While more keywords are typed by people (and more queries about the subject), generally more important problems are facing, but the demographics are also important because if someone is very poor, you wouldn’t want to invest money to solve his problem because he has no money to pay for your efforts, so you have to find the right balance to be profitable in the content creation business.
It is much more difficult right now.
The googlebot hasn’t got a clue what is quality content and we really do need to stop beating ourselves up about this.
Yes, there are certain giveaways about page structure that are likely to indicate poor quality – ads in the body div above the fold, no images or videos etc. – but Google has absolutely no automatic way to ascertain the quality of your magnum opus other than:-
1) The correct keyphrases and LSI in the body text
2) The right amount of text (you’ll have to stick your finger in the air and guess at that one, but I reckon it’s about the 1000 word mark)
3) QUALITY INBOUND LINKS
It is STILL all about the links because that is something Google has very sophisticated metrics for, unlike content.
So, don’t waste time trying to outdo Wikipedia, put massive effort into getting the right links, and that’s NOT just high PR but also high Authority.
I think high quality solves a problem or answers a question, providing value, where low or medium quality just writes about a topic, restating information.
One wonder if there truly is a universal, “one size fits all” definition for quality. The whole purpose of all the content on a site is to impart something of value (another term that is not quite definable) to visitors. However, here is the catch: every visitor is going to have his or her individual, highly subjective assessment of whether he or she gained anything from visiting that site, and if the answer is in the positive, just how much he or she gained.That is as far as we mortals are concerned. Who knows about the god Google? Every time the god Google appears to have finally given us mortals definite clues on what the god is looking for in websites, we get yet one more nasty surprise.
I think there are two parts to a ‘quality’ article:
1 – Personality or USP
There needs to be a bit of you in there. A bit of personality. Differentiation. There is so much content out there and the only way to make something unique these days is to add your personal touch (since there is no one out there like you). This is the part of the content that resonates with people. The part that makes them either leave or jump on your bandwagon (you need a bit of both).
2 – Sharability
I think quality content is content that is worth sharing and I think this is exactly what Google is shifting its algorithm towards. The web world has never been more connected and Google understands that high(er) quality articles are those that get shared the most.

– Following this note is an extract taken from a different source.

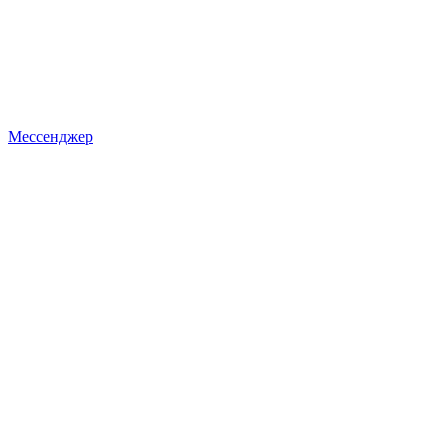
Мессенджер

Those are just my thoughts
The Awesome answers happening here can be defined as quality. A mix of opinion and facts from real people sharing. I wonder though, when a blog page has so many responses, if there is an easy way to add navigation rather than scrolling down?
Thank you everyone!
Rick Woolsey
I use these three rules:
1. Quality content is Educational. It teaches you something… and something of value. It doesn’t always have to be a “how-to” type post, but you walk away from it thinking, “Hmmm, I didn’t know that.”
2. Quality content is Entertaining. It stirs up some kind of emotion. Almost any emotion will do. But, I’ve found that posts that don’t create any emotion rarely connect with readers.
3. Quality content is Concise. What’s said is said in as few words as possible while still conveying the main point. You don’t write to hear the sound of your own voice. You write to convey a point. Do that and be done.
There’s probably a lot more things you could look at, but the mind can only focus on so much at one time. I’ve found I never implement any kind of strategy that goes beyond 3-5 points… and I believe the 3 above are the most important.